This has not been a problem for Steve who settled down immediately, although at first he was a bit scared of Mario. “I have a beard. And the men in Cambodia are completely clean shaven. I had to shave my beard as I did not want to scare him, especially while I fed him during the night.”
Since then Mario has re-grown his beard and is now settling down and preparing to spend Christmas with his newfound love.
“Like previous years we plan to spend Christmas with the family. But now we have our own. We want to see Steve’s reaction to the cribs, the presents and all the festive lights.
“We will spend Christmas Day at our parents’ houses were we will exchange gifts and enjoy a hearty meal together. We will keep up the tradition of putting up the tree and the decorations. We just can’t wait to share those moments with Steve.”
They have still not decided what they will buy him. However, he loves to ride on things, and a bicycle or tricycle might definitely come in handy, they think.

◆ Task description ◆
Please extract the part of the passage about Steve's first Christmas, starting with "They have still" and going on through "handy, they think.".

Saved entries
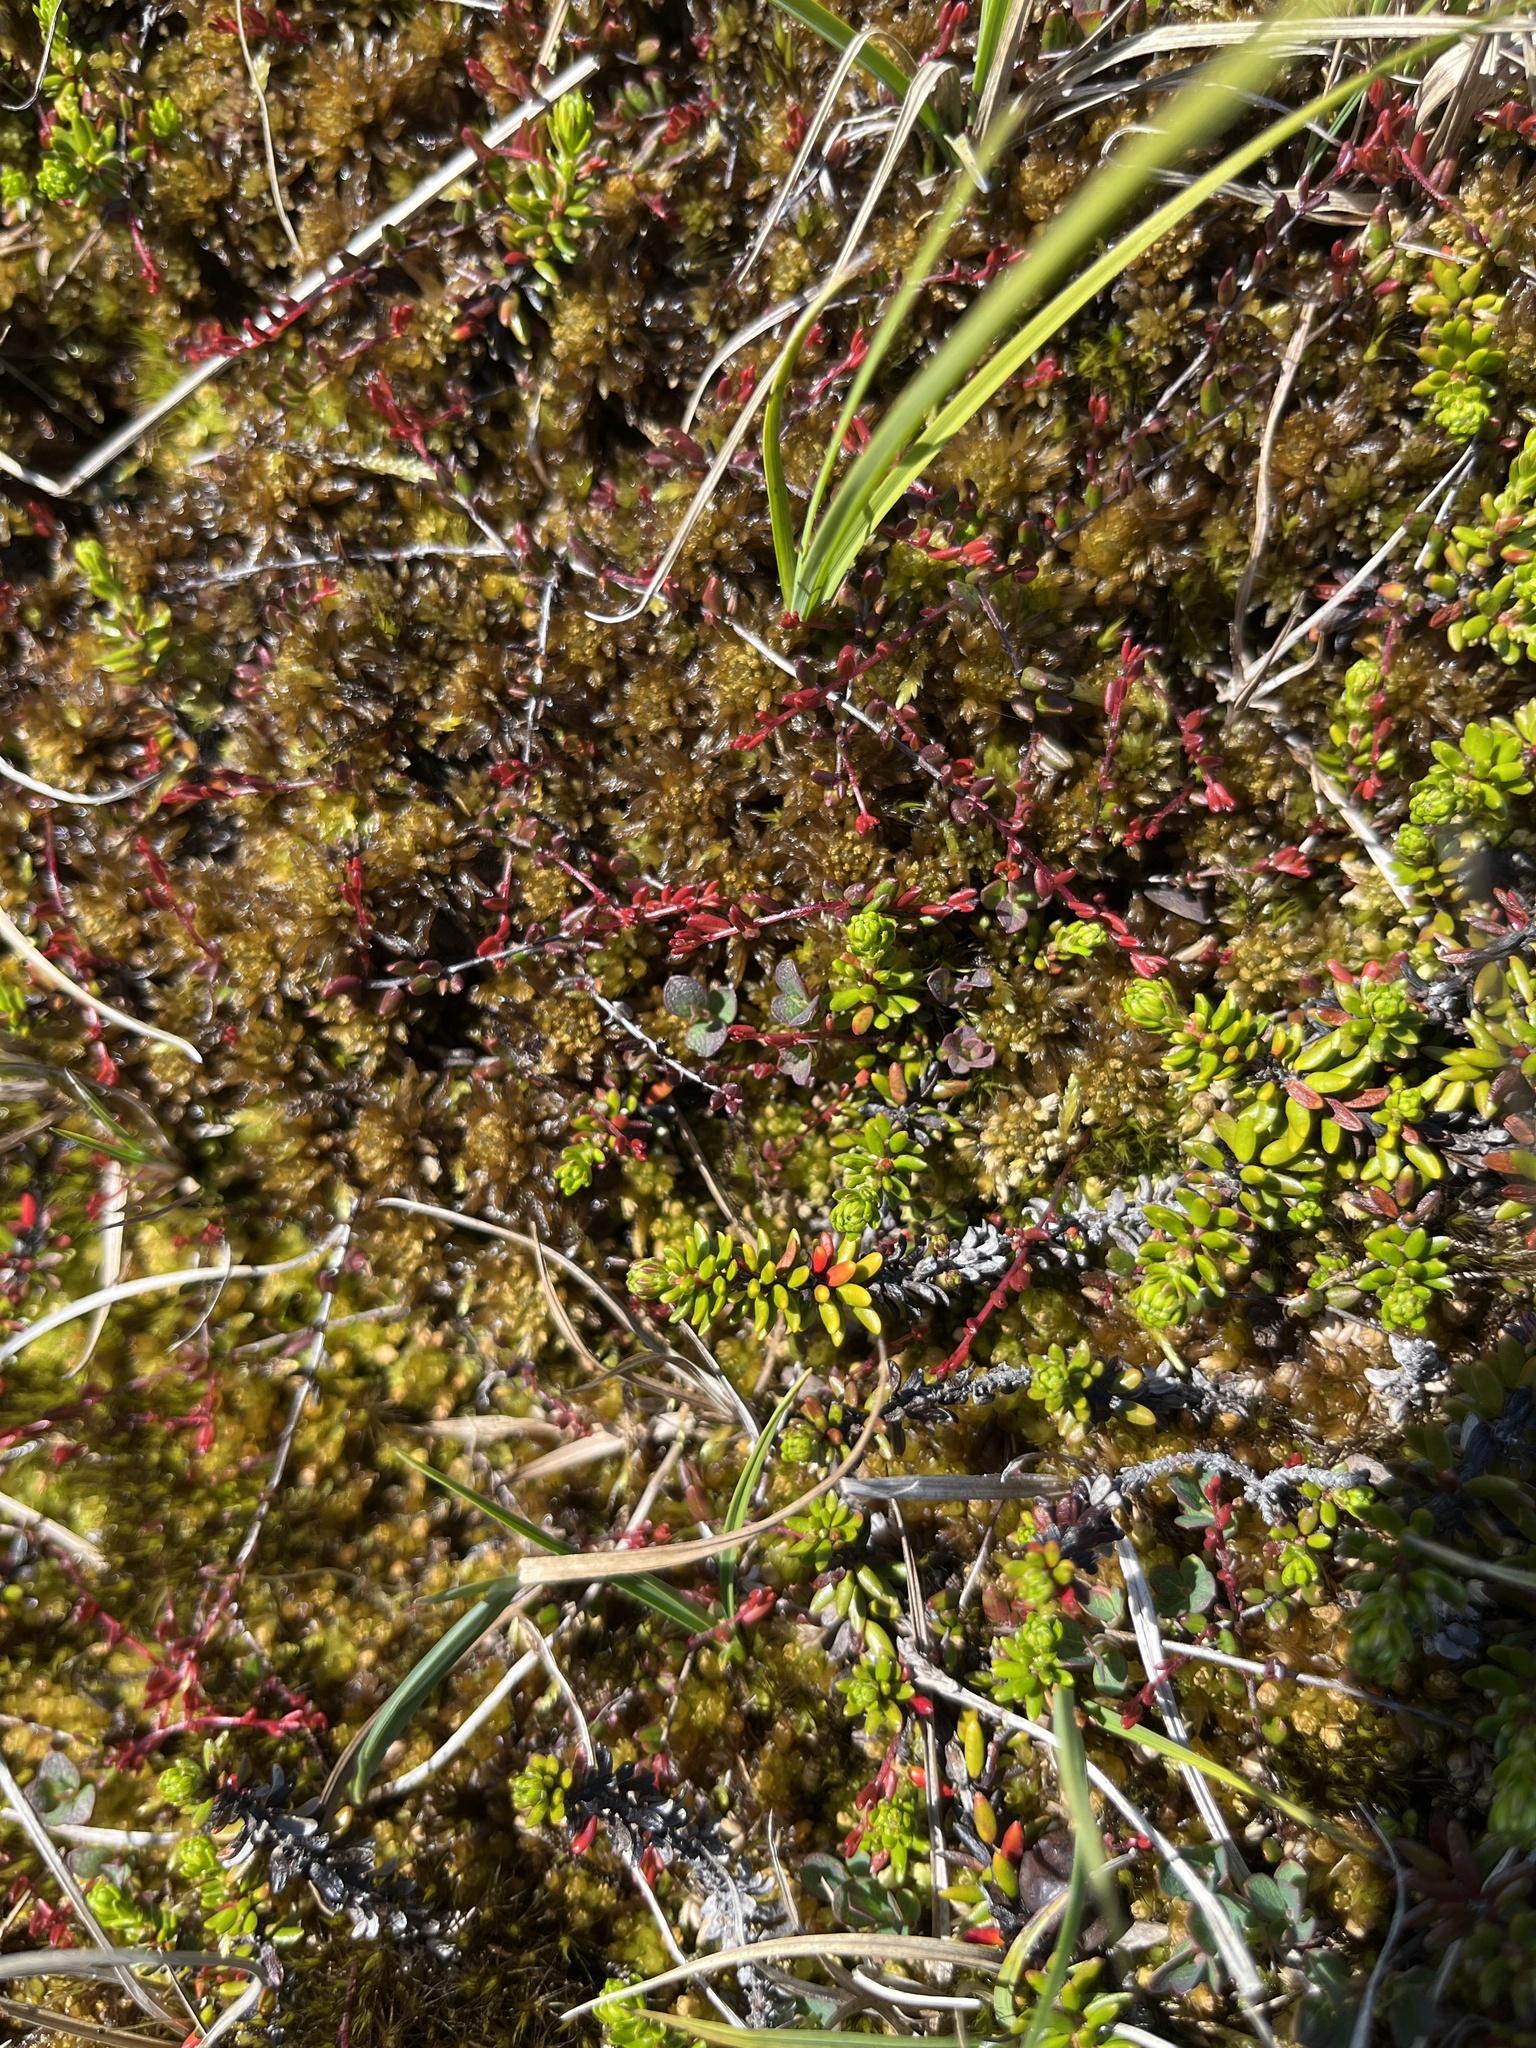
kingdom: Plantae
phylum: Tracheophyta
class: Magnoliopsida
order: Ericales
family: Ericaceae
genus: Vaccinium
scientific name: Vaccinium oxycoccos
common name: Cranberry
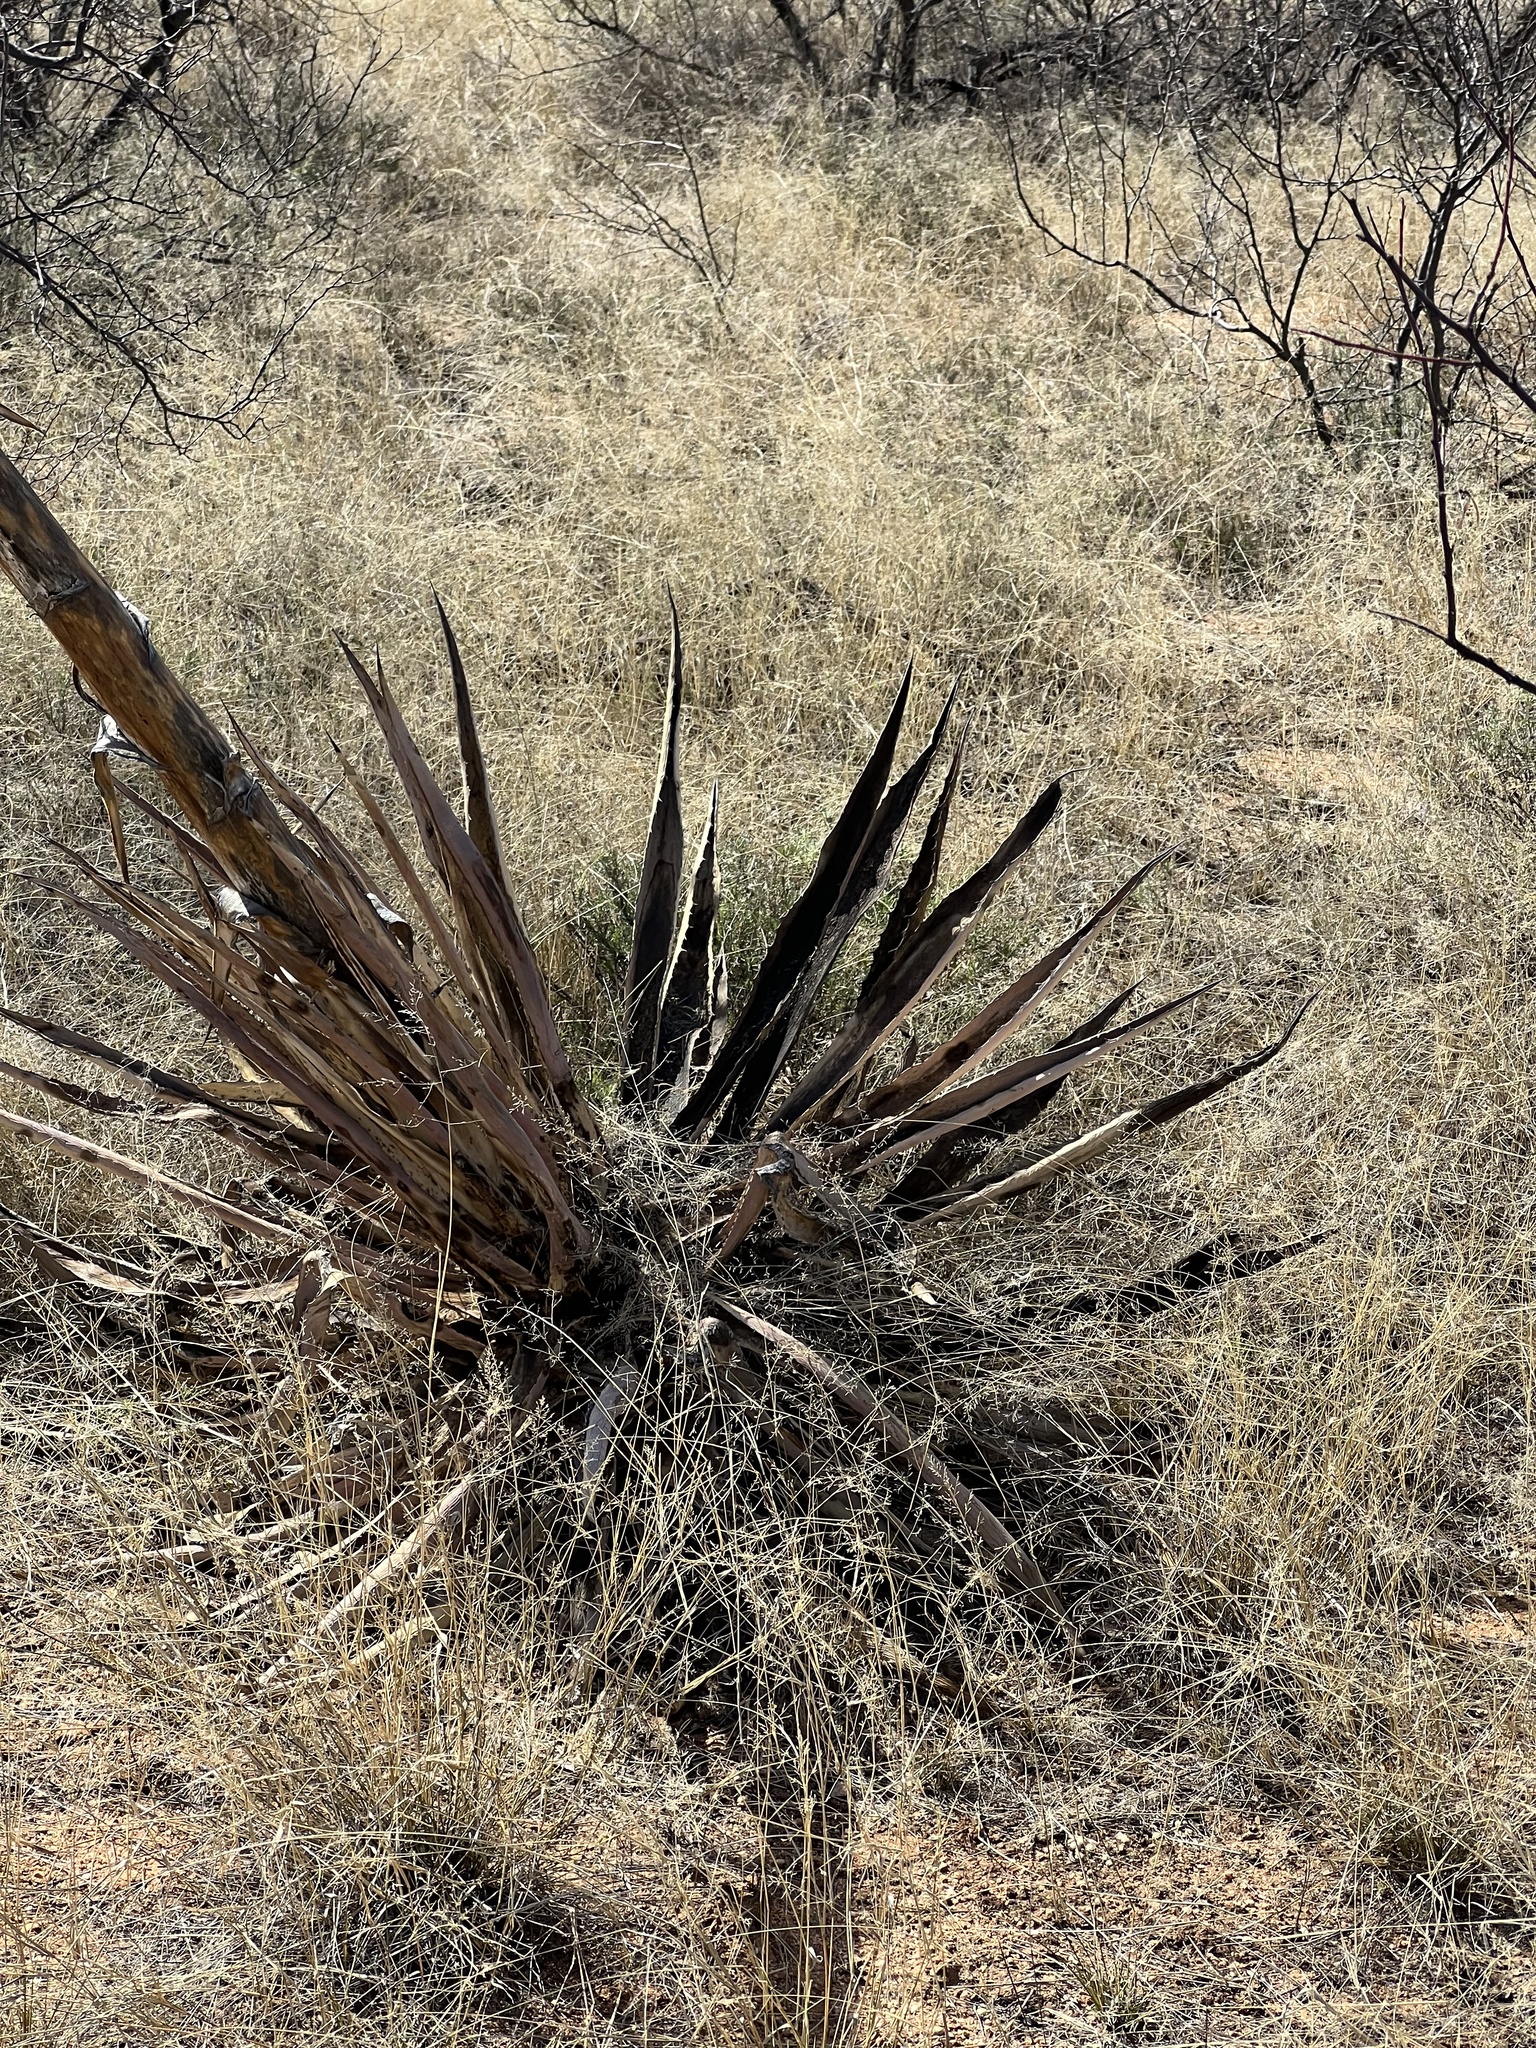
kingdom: Plantae
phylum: Tracheophyta
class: Liliopsida
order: Asparagales
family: Asparagaceae
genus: Agave
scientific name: Agave palmeri
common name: Palmer agave
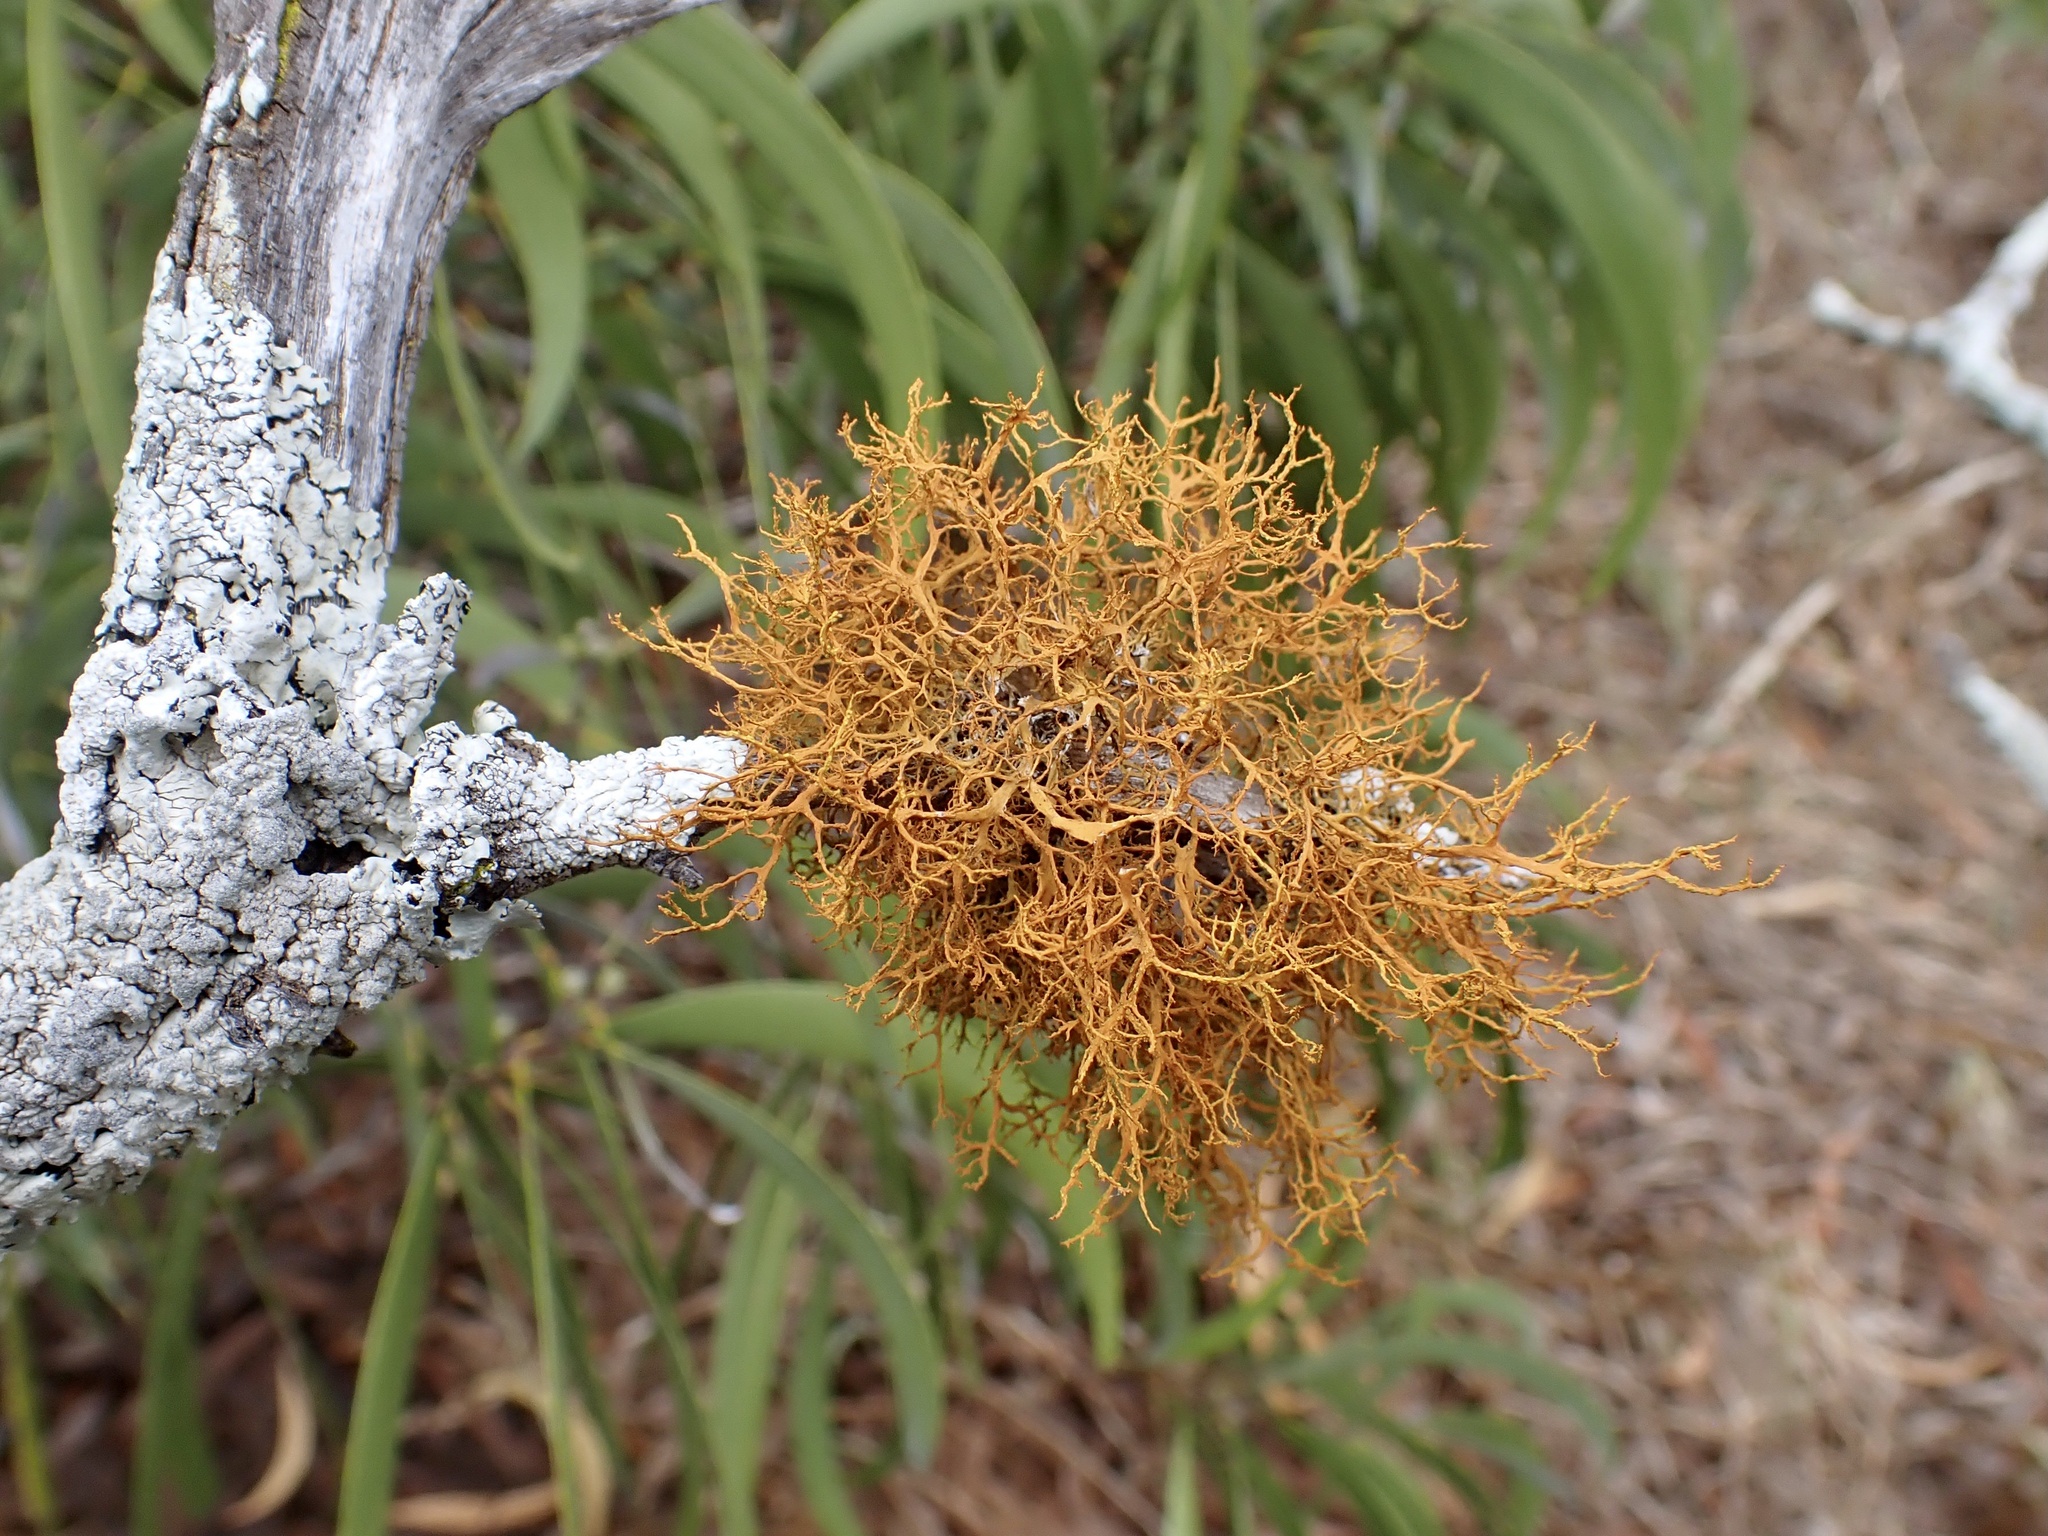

◆ Solution for this task ◆
They have still not decided what they will buy him. However, he loves to ride on things, and a bicycle or tricycle might definitely come in handy, they think.